◆ Set of tasks
**A)** According to the excerpt about Hayes's work at the nuclear power plant, when did she become a full-time foreman?
**B)** Continue the account of Hayes's work at the nuclear power plant, picking up after its final sentence.

◆ Text excerpt
* * * * * * * * *
She was there in 1980, when construction on the plant was just beginning. By 1985, she was doing major overhaul work on the three nuclear generators when they were shut down for maintenance. While the job wasn't full-time, it paid well--about $20 an hour, including benefits.

In early 1993, Hayes became a full-time foreman, overseeing maintenance operations. The 45-year-old grandmother worked in the heart of the power plant--the steam generators--where she pulled and replaced giant shock absorbers, called snubbers, from beneath reactor coolant pumps.

Hayes did tough work in a dangerous environment. And she loved it.
"I never had anything but praise," she says. "I never missed any time. One of the APS [Arizona Public Service Company] managers told me he wished he had people who took as much pride in their work" as she does.
* * * * * * * * *
◆ Record excerpts

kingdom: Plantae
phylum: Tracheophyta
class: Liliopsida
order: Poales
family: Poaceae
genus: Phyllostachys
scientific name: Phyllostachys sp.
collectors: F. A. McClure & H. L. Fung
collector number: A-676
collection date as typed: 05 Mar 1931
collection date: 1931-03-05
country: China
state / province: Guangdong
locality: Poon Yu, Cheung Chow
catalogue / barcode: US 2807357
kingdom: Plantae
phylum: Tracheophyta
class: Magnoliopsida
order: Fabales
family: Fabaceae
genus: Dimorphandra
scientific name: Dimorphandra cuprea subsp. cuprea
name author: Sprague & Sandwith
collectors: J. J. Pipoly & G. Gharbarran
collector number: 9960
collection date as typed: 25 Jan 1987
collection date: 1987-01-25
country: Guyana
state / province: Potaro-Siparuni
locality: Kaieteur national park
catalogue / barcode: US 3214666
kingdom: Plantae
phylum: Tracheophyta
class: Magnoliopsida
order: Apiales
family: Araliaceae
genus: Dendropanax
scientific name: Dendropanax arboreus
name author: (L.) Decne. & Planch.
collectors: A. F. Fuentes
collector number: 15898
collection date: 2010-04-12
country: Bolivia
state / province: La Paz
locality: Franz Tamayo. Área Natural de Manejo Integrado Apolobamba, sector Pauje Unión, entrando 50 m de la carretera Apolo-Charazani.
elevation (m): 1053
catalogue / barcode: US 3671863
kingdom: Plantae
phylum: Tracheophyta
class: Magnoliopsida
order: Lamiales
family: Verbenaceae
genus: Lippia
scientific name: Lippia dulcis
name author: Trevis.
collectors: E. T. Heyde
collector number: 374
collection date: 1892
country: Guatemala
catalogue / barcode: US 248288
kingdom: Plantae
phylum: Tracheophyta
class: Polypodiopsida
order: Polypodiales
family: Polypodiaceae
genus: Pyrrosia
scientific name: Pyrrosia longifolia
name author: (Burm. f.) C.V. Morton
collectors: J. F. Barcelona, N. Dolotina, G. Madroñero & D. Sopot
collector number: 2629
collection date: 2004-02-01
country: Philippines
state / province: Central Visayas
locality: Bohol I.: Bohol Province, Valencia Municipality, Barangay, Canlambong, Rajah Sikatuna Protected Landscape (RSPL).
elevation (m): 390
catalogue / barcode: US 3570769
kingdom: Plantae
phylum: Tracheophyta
* * * * * * * * *
◆ In response
**A)** In early 1993.

**B)**
But longevity, skill and pride weren't enough to protect Hayes' job at the nation's largest nuclear plant. She had one big strike against her. She was a member of a trade union, Ironworkers Local 75.

She was one of several hundred skilled union laborers dismissed last summer when APS dropped Bechtel Corporation as its labor contractor and hired Fluor Daniel Corporation of Irvine, California.

San Francisco-based Bechtel, which built the power plant, hires union workers. Fluor Daniel has an "open shop" policy, preferring to hire nonunion workers.

Fluor Daniel has a national reputation of playing hardball with unions and has been cited twice in the past five years by the National Labor Relations Board for unfairly excluding union members.

Arizona union officials say Fluor Daniel is again engaging in the labor practices that the NLRB has found to be illegal.

"It's become a pattern with Fluor Daniel," says Gary Evenson, a union organizer who filed a complaint with the NLRB over Fluor Daniel's hiring practices at Palo Verde.

"They have shown they are willing to go further than the law allows to maintain an open shop," Evenson says.

The NLRB regional office agrees. The Region 28 office filed a complaint against Fluor Daniel on November 30, claiming that the company had discriminated against union members seeking jobs at Palo Verde. The NLRB has scheduled a May 16 hearing in Phoenix.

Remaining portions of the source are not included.